Mehrwertsteuersenkung: Top oder Flop für das Konsumverhalten?
„Die Senkung der Mehrwertsteuer bis Ende 2020 dürfte dem privaten Konsum und der Konjunktur in Deutschland nur einen relativ überschaubaren Impuls geben“, schreibt die Hans-Böckler-Stiftung. „Größere Effekte hätten die dafür im Konjunkturpaket der Bundesregierung eingesetzten Mittel wahrscheinlich erzeugt, wenn sie in einen höheren Kinderbonus oder eine stärkere Aufstockung des Kurzarbeitergeldes geflossen wären.“
Knapp 75 Prozent der Befragten gaben an, trotz Mehrwertsteuersenkung ihr Konsumverhalten im zweiten Halbjahr 2020 nicht verändern zu wollen. Nur wenige Teilnehmer*innen wollen Anschaffungen vorziehen (14,4 Prozent) oder die Mehrwertsteuersenkung für zusätzliche nicht geplante Anschaffungen nutzen (3,2 Prozent).
„Unter dem Strich seien die Effekte der Steuersenkung jedoch eher begrenzt‘“, heißt es. Schließlich würde nur relativ wenig Konsum durch die Absenkung des Umsatzsteuersatzes zusätzlich oder vorgezogen generiert.
Kinderbonus und Aufstockung des Kurzarbeitergeldes effektiver?

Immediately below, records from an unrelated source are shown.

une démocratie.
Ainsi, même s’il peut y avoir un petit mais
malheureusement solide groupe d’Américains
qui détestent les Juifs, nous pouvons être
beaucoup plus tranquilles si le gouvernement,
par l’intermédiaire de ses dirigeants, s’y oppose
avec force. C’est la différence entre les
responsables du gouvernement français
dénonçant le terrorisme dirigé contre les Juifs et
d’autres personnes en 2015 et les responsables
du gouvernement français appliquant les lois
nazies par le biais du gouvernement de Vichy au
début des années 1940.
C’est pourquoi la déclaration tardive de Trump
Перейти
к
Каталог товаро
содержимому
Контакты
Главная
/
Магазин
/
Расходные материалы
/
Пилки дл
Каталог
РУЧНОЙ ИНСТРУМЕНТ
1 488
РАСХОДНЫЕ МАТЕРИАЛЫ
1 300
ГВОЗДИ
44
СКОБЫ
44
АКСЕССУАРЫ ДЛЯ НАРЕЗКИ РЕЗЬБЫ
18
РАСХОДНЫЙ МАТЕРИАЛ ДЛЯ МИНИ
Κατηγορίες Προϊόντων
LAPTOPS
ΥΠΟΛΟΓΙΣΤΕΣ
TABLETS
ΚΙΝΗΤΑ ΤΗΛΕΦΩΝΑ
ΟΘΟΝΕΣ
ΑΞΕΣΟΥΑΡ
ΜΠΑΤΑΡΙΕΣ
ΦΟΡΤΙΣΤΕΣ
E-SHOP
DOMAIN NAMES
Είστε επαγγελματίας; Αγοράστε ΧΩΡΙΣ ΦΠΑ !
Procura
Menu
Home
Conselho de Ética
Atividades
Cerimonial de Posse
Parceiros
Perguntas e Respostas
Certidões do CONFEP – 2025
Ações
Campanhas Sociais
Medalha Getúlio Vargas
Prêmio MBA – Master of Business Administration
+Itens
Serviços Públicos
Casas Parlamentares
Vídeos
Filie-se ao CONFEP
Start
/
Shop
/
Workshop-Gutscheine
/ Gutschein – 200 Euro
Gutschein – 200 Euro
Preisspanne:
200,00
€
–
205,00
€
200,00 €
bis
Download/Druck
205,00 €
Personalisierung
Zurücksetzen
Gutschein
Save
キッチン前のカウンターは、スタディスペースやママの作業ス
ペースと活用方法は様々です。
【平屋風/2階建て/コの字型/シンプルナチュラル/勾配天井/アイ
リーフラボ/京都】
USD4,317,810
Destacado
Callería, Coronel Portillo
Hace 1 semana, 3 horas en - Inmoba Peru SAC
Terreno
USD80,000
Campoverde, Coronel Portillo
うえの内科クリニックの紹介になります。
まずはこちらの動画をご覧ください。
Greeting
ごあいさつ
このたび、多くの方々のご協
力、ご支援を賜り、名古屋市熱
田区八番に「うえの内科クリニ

Die Umfrage zeigt jedoch, dass eine Erhöhung des Kinderbonus und eine Aufstockung des Kurzarbeitergeldes stärkere Auswirkungen auf das Konsumverhalten gehabt hätten.
Das Konjunkturpaket beinhaltet einen Kinderbonus in Höhe von 300 Euro je Kind, für das mindestens in einem Monat im laufenden Jahr Anspruch auf Kindergeld besteht. Ausgezahlt werden soll der Bonus ab September. 4,3 Milliarden Euro kostet der Kinderbonus, von dem vor allem Familien mit niedrigeren und mittleren Einkommen profitieren sollen.
Die Umfrageteilnehmer wurden allerdings nicht speziell zum Kinderbonus, aber zu einer Einmalzahlung in Höhe von 1.000 Euro befragt. Etwa 80 Prozent erklärten, sie würden bei einer Einmalzahlung ihren Konsum erhöhen. Allerdings würde nicht der gesamte Betrag ausgegeben werden – etwa 415 Euro würden in die Konjunktur fließen, etwa 400 Euro gespart und knapp 185 Euro würden zur Tilgung von Schulden verwendet werden.
Die Umfrageergebnisse zeigen auch, dass Erwerbstätige, die keine Aufstockung des Kurzarbeitergeldes erhalten haben, ihre Ausgaben signifikant häufiger reduziert haben als andere Befragte.
Das Fazit: „Eine andere Gewichtung der Maßnahmen im Konjunkturpaket – etwa ein höherer Kinderbonus oder eine großzügigere Aufstockung des Kurzarbeitergeldes – hätte nach diesen Ergebnissen zu einem größeren konjunkturellen Impuls geführt“, schreiben die Studienautoren Professor Dr. Sebastian Dullien und Jan Behringer – und raten dazu, im Falle weiterer Pakete zur Konjunkturstützung entsprechend anders zu gewichten.